A group of 56 participants were gathered through the help of alumni chapters of African American sororities and fraternities located throughout the greater Memphis area. All of the participants that were used to complete the analysis lived within Shelby County, had health insurance, had an English speaking primary care physician, and were African American. The findings evaluated the interactions that occur during the medical visits. The goal was to possibly uncover why African Americans do not go to the doctor in hopes of explaining why there is a prevalence of chronic diseases within that population. The findings did indicate that there is a significant relationship between the patient-provider relationship and the behaviors of the provider. Additionally, the behavior of the provider does contribute to the African American patient’s decision to seek health care services.

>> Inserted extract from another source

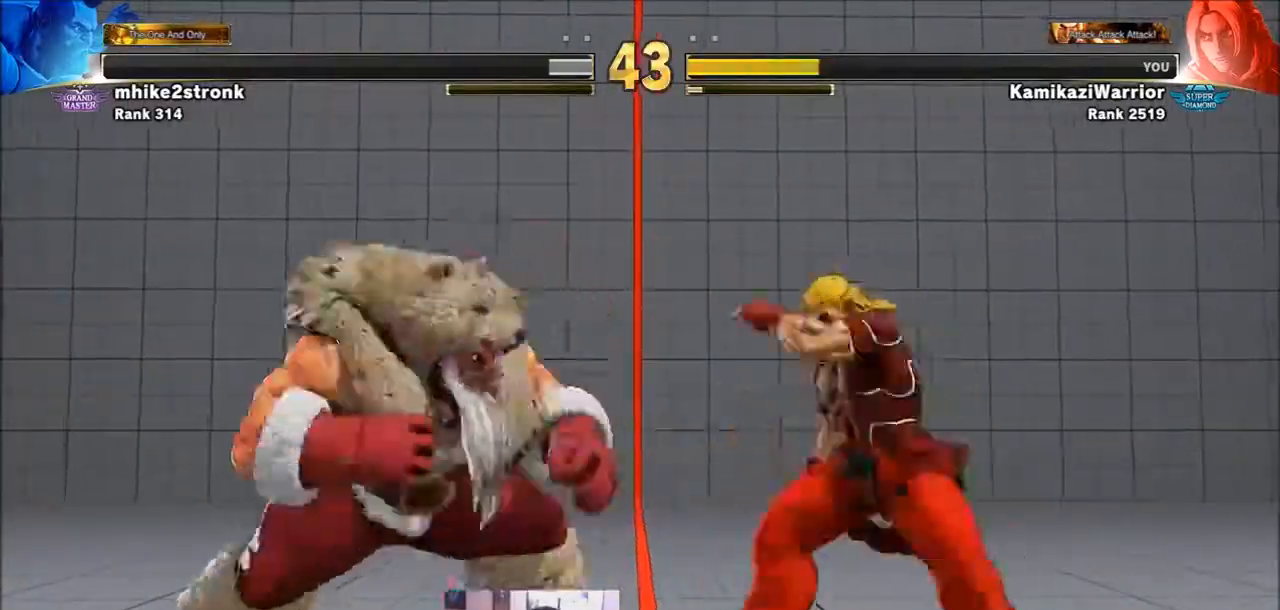
Gameplay with a controller (arcade stick); each line is a JSON object with the inputs held at the frame after it. "events" lists button and stick changes between this image and that frame as [ms after this image, input, new state], when the widget could be followed in between. Not read: HK L3 LK MK R3 SELECT.
{"buttons": ["R1", "R2"], "left_stick": "center", "events": [[34, "R2", "up"], [167, "R1", "down"], [167, "R2", "down"], [267, "R1", "up"], [267, "R2", "up"], [301, "R1", "down"], [334, "L1", "down"], [334, "R2", "down"], [367, "L1", "up"], [401, "R1", "up"], [401, "R2", "up"], [468, "L1", "down"], [468, "R1", "down"], [468, "R2", "down"], [501, "L1", "up"]]}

The participants that were evaluated stated that gender and assumptions that the provider makes about their education level and income did play a factor in how the provider interacted with them during the medical visit. The behavior that the staff exhibits during the medical visits of African American patients does impact the decision that is made to seek services, and the way that African American patients are made to feel during the medical visit does impact their decision to seek follow-up care and even their willingness to comply with medication compliance. It is important for the African American patient to be understood and treated with compassion, care, and concern. The historical component of the racial tension that African Americans have dealt with makes it pertinent for health care providers to treat the patient’s concerns as a priority.
In summary, there is a direct correlation between the relationship that the patient has with their provider and how the behavior of the provider is perceived during the interaction. It is important that African American patients receive ongoing education regarding the importance of seeking timely and routine health care. Providers need to be cognizant of how their mannerisms and responses affects their African American patients. African Americans do not consistently go to the doctor, which is evident by the staggering statistics of preventable and treatable conditions and diseases that plague that community. The goal for both parties within the relationship is to realize that it is impacted by both the actions and reactions of both sides.
Acknowledgment. The author would like to thank Cheryl Beers-Cullen, DHA, MPA, BSN, RN, CALA and Manoj Sharma, MBBS, PhD, MCHES for their contribution and mentorship.